## WHAT THE TASK ASKS
Write out the data again in full, keeping every character the same.

Stored items
* * * *
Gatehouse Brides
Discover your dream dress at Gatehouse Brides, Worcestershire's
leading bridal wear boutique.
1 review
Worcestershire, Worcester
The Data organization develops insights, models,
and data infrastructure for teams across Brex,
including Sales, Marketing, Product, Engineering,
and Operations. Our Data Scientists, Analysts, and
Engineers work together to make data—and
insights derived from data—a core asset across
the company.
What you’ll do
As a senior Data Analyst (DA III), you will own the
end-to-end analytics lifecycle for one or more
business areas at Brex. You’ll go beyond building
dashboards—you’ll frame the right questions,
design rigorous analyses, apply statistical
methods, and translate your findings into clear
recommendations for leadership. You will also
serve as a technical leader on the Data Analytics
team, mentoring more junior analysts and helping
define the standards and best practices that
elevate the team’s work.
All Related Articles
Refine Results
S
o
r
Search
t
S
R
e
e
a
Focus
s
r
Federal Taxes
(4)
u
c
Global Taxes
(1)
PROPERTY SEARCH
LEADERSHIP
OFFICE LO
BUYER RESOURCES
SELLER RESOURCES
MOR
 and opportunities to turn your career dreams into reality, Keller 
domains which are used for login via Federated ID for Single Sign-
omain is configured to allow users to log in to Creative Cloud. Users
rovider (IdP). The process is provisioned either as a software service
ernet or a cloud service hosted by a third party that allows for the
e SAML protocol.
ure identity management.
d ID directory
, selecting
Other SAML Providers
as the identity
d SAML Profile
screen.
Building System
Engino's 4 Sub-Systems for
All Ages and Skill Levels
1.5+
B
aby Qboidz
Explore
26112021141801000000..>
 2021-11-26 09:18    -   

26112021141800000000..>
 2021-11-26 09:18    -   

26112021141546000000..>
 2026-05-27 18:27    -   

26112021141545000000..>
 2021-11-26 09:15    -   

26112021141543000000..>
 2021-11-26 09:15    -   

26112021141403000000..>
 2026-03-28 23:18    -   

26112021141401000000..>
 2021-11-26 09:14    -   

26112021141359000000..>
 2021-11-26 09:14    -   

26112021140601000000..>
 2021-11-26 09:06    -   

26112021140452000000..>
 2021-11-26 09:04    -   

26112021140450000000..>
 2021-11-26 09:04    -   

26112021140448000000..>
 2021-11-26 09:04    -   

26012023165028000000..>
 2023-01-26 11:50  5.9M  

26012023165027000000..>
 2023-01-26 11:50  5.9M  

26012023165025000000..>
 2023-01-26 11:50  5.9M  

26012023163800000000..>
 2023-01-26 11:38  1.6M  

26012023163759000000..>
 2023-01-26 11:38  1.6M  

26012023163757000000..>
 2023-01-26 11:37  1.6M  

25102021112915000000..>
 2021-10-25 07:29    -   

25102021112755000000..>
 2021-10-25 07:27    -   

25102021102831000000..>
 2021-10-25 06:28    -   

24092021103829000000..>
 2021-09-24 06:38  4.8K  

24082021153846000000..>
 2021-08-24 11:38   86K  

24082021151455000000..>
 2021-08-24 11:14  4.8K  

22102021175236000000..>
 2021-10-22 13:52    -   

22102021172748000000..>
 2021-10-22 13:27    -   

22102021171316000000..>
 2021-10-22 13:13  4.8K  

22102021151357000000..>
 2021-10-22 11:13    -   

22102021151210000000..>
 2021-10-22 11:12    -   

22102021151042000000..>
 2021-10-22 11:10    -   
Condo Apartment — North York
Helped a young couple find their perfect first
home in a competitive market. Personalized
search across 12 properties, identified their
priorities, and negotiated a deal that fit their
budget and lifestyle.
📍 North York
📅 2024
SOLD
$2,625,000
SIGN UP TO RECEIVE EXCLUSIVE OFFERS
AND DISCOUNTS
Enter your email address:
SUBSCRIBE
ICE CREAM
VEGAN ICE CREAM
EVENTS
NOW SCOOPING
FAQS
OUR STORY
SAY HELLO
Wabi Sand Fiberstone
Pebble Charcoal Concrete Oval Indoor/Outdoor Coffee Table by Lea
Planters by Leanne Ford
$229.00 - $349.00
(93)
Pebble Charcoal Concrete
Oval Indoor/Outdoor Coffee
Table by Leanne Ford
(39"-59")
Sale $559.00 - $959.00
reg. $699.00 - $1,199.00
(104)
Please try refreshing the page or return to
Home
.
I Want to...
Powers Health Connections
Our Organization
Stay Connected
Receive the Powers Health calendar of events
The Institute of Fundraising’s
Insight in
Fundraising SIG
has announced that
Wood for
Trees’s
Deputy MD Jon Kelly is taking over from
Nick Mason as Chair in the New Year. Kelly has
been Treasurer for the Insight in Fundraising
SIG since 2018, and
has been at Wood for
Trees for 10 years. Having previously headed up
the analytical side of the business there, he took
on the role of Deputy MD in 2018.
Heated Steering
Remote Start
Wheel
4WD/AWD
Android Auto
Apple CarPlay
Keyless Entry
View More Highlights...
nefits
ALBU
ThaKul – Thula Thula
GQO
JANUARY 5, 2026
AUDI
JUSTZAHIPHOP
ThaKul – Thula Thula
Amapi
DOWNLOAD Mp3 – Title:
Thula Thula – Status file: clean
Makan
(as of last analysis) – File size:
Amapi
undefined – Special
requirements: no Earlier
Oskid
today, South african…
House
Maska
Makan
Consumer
* * * *
## ANSWER TO THIS TASK
Gatehouse Brides
Discover your dream dress at Gatehouse Brides, Worcestershire's
leading bridal wear boutique.
1 review
Worcestershire, Worcester
The Data organization develops insights, models,
and data infrastructure for teams across Brex,
including Sales, Marketing, Product, Engineering,
and Operations. Our Data Scientists, Analysts, and
Engineers work together to make data—and
insights derived from data—a core asset across
the company.
What you’ll do
As a senior Data Analyst (DA III), you will own the
end-to-end analytics lifecycle for one or more
business areas at Brex. You’ll go beyond building
dashboards—you’ll frame the right questions,
design rigorous analyses, apply statistical
methods, and translate your findings into clear
recommendations for leadership. You will also
serve as a technical leader on the Data Analytics
team, mentoring more junior analysts and helping
define the standards and best practices that
elevate the team’s work.
All Related Articles
Refine Results
S
o
r
Search
t
S
R
e
e
a
Focus
s
r
Federal Taxes
(4)
u
c
Global Taxes
(1)
PROPERTY SEARCH
LEADERSHIP
OFFICE LO
BUYER RESOURCES
SELLER RESOURCES
MOR
 and opportunities to turn your career dreams into reality, Keller 
domains which are used for login via Federated ID for Single Sign-
omain is configured to allow users to log in to Creative Cloud. Users
rovider (IdP). The process is provisioned either as a software service
ernet or a cloud service hosted by a third party that allows for the
e SAML protocol.
ure identity management.
d ID directory
, selecting
Other SAML Providers
as the identity
d SAML Profile
screen.
Building System
Engino's 4 Sub-Systems for
All Ages and Skill Levels
1.5+
B
aby Qboidz
Explore
26112021141801000000..>
 2021-11-26 09:18    -   

26112021141800000000..>
 2021-11-26 09:18    -   

26112021141546000000..>
 2026-05-27 18:27    -   

26112021141545000000..>
 2021-11-26 09:15    -   

26112021141543000000..>
 2021-11-26 09:15    -   

26112021141403000000..>
 2026-03-28 23:18    -   

26112021141401000000..>
 2021-11-26 09:14    -   

26112021141359000000..>
 2021-11-26 09:14    -   

26112021140601000000..>
 2021-11-26 09:06    -   

26112021140452000000..>
 2021-11-26 09:04    -   

26112021140450000000..>
 2021-11-26 09:04    -   

26112021140448000000..>
 2021-11-26 09:04    -   

26012023165028000000..>
 2023-01-26 11:50  5.9M  

26012023165027000000..>
 2023-01-26 11:50  5.9M  

26012023165025000000..>
 2023-01-26 11:50  5.9M  

26012023163800000000..>
 2023-01-26 11:38  1.6M  

26012023163759000000..>
 2023-01-26 11:38  1.6M  

26012023163757000000..>
 2023-01-26 11:37  1.6M  

25102021112915000000..>
 2021-10-25 07:29    -   

25102021112755000000..>
 2021-10-25 07:27    -   

25102021102831000000..>
 2021-10-25 06:28    -   

24092021103829000000..>
 2021-09-24 06:38  4.8K  

24082021153846000000..>
 2021-08-24 11:38   86K  

24082021151455000000..>
 2021-08-24 11:14  4.8K  

22102021175236000000..>
 2021-10-22 13:52    -   

22102021172748000000..>
 2021-10-22 13:27    -   

22102021171316000000..>
 2021-10-22 13:13  4.8K  

22102021151357000000..>
 2021-10-22 11:13    -   

22102021151210000000..>
 2021-10-22 11:12    -   

22102021151042000000..>
 2021-10-22 11:10    -   
Condo Apartment — North York
Helped a young couple find their perfect first
home in a competitive market. Personalized
search across 12 properties, identified their
priorities, and negotiated a deal that fit their
budget and lifestyle.
📍 North York
📅 2024
SOLD
$2,625,000
SIGN UP TO RECEIVE EXCLUSIVE OFFERS
AND DISCOUNTS
Enter your email address:
SUBSCRIBE
ICE CREAM
VEGAN ICE CREAM
EVENTS
NOW SCOOPING
FAQS
OUR STORY
SAY HELLO
Wabi Sand Fiberstone
Pebble Charcoal Concrete Oval Indoor/Outdoor Coffee Table by Lea
Planters by Leanne Ford
$229.00 - $349.00
(93)
Pebble Charcoal Concrete
Oval Indoor/Outdoor Coffee
Table by Leanne Ford
(39"-59")
Sale $559.00 - $959.00
reg. $699.00 - $1,199.00
(104)
Please try refreshing the page or return to
Home
.
I Want to...
Powers Health Connections
Our Organization
Stay Connected
Receive the Powers Health calendar of events
The Institute of Fundraising’s
Insight in
Fundraising SIG
has announced that
Wood for
Trees’s
Deputy MD Jon Kelly is taking over from
Nick Mason as Chair in the New Year. Kelly has
been Treasurer for the Insight in Fundraising
SIG since 2018, and
has been at Wood for
Trees for 10 years. Having previously headed up
the analytical side of the business there, he took
on the role of Deputy MD in 2018.
Heated Steering
Remote Start
Wheel
4WD/AWD
Android Auto
Apple CarPlay
Keyless Entry
View More Highlights...
nefits
ALBU
ThaKul – Thula Thula
GQO
JANUARY 5, 2026
AUDI
JUSTZAHIPHOP
ThaKul – Thula Thula
Amapi
DOWNLOAD Mp3 – Title:
Thula Thula – Status file: clean
Makan
(as of last analysis) – File size:
Amapi
undefined – Special
requirements: no Earlier
Oskid
today, South african…
House
Maska
Makan
Consumer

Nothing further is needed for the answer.